Cependant, nos recherches ont montré que les personnes qui s'approprient les
idées des autres se demandent souvent comment minimiser les dommages et
utiliser l'idée de manière qu'elles considèrent comme la plus éthique possible.
Il s'avère que
l'appropriation d'idées à un stade précoce par les voleurs est étroitement liée
à leur façon de penser la moralité. Le vol d'idées inachevées leur semble moins
immorale, car ils peuvent plus facilement le justifier comme de l'“inspiration”,
et non comme une violation flagrante des principes. Les idées initiales
nécessitent moins d'engagement de la part du créateur que les idées plus
développées, ce qui permet aux voleurs de justifier plus facilement leurs
actions, croyant qu'ils causent moins de tort.
Impact sur l’organisation
et érosion de la confiance
Les conséquences du vol
d'idées vont bien au-delà de la frustration individuelle et peuvent être encore
plus nuisibles pour les relations au sein de l'entreprise. Nos recherches ont
prouvé qu'elles sont perçues comme plus graves que le vol financier.
La violation de la
confiance peut avoir des conséquences graves pour l'organisation. La créativité
joue un rôle clé dans l'efficacité du travail et dans la manière dont la valeur
d'un individu est perçue au sein de l'entreprise, en particulier dans une économie
basée sur la connaissance. Les employés doivent être sûrs que leur contribution
créative sera reconnue et leur apportera des avantages. Si ce n'est pas le cas,
il est logique qu'ils choisissent de partir et d'exploiter leur potentiel
ailleurs.
Construire une culture
de sécurité créative
Plutôt que de minimiser
les préoccupations concernant le vol d'idées, les organisations devraient les
aborder activement. Dans ce processus, il est important que les leaders
communiquent clairement les valeurs de l'entreprise. Dans ce cas, l'une des
valeurs clés devrait être la reconnaissance de la contribution créative des
employés et la volonté de l'apprécier.
Je plaiderais pour
l'élaboration de normes culturelles claires concernant l'attribution de la
paternité des idées.
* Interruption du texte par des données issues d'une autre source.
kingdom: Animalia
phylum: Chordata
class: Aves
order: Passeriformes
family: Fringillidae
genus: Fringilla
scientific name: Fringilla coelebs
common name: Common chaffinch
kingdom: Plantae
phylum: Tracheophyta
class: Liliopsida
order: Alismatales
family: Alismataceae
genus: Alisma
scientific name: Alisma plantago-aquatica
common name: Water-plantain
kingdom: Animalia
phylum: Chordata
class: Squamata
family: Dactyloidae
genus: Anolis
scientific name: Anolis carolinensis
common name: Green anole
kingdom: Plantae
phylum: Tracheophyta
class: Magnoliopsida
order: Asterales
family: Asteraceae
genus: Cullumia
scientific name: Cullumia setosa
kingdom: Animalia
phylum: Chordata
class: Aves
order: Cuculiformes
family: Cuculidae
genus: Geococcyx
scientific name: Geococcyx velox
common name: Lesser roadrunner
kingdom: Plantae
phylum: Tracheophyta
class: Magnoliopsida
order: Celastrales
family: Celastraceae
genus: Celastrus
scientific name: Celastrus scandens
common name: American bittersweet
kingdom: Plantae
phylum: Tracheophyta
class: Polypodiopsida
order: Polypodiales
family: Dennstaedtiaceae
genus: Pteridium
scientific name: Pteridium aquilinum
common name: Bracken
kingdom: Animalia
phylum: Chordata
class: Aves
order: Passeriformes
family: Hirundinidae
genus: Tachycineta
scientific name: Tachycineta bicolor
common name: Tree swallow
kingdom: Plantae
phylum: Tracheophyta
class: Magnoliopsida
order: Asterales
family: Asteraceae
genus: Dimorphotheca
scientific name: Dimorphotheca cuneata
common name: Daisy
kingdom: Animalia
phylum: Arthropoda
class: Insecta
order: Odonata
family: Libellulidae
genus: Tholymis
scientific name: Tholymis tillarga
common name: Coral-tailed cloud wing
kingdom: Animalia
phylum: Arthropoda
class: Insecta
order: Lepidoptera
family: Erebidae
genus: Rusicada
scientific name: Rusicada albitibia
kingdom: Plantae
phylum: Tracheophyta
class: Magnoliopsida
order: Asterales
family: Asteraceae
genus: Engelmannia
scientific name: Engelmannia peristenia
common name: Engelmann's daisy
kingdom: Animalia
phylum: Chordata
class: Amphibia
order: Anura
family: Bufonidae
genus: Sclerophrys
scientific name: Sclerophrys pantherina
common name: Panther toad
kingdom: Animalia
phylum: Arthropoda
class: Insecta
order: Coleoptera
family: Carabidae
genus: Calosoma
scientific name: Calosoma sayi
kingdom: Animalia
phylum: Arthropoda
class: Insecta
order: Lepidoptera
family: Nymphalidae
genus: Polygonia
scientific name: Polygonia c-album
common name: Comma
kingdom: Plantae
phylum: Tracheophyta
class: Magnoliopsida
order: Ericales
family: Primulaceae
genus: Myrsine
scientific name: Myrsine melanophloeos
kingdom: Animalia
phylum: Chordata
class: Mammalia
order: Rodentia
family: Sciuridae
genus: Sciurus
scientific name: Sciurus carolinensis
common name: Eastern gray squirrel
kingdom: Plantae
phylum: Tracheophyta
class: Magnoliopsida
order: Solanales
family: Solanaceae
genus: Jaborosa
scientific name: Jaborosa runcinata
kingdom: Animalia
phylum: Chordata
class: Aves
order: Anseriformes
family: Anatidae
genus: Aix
Il ne s'agit pas tant de rappeler constamment que
"c'était l'idée de telle ou telle personne", mais plutôt de renforcer
consciemment et délibérément les idées créatives et la contribution que les
individus apportent à l'équipe. Reconnaître un bon travail et des idées
brillantes n'engendre aucun coût.
Aller au-delà des
débats philosophiques
Tandis que certains
affirment que les idées ne peuvent vraiment être possédées ou volées, je
souligne que cela ne correspond pas à la réalité. C'est une question
philosophique riche et engageante, mais ne laissons pas cela détourner
l'attention de la véritable question : les gens ont peur que leurs idées soient
volées et cela peut affecter la façon dont ils travaillent.
Pour les organisations
qui prennent au sérieux le soutien à la créativité et à l'innovation,
s'attaquer à la question du vol d'idées est essentiel pour maintenir la
confiance, retenir les talents et créer un environnement où les idées créatives
peuvent se développer."
Lillien Ellis, professeur adjoint à la Darden School of Business, est co-auteur du livre "Before the ink dries? Creators misjudge idea thieves' preferences for early-stage ideas", publié dans le journal Social and Personality Psychology Compass, et auteur de "The Interpersonal Consequences of Stealing Ideas: Worse Character Judgments and Less Co-Worker Support for an Idea (vs. Money) Thief", publié dans le journal Organizational Behavior and Human Decision Processes.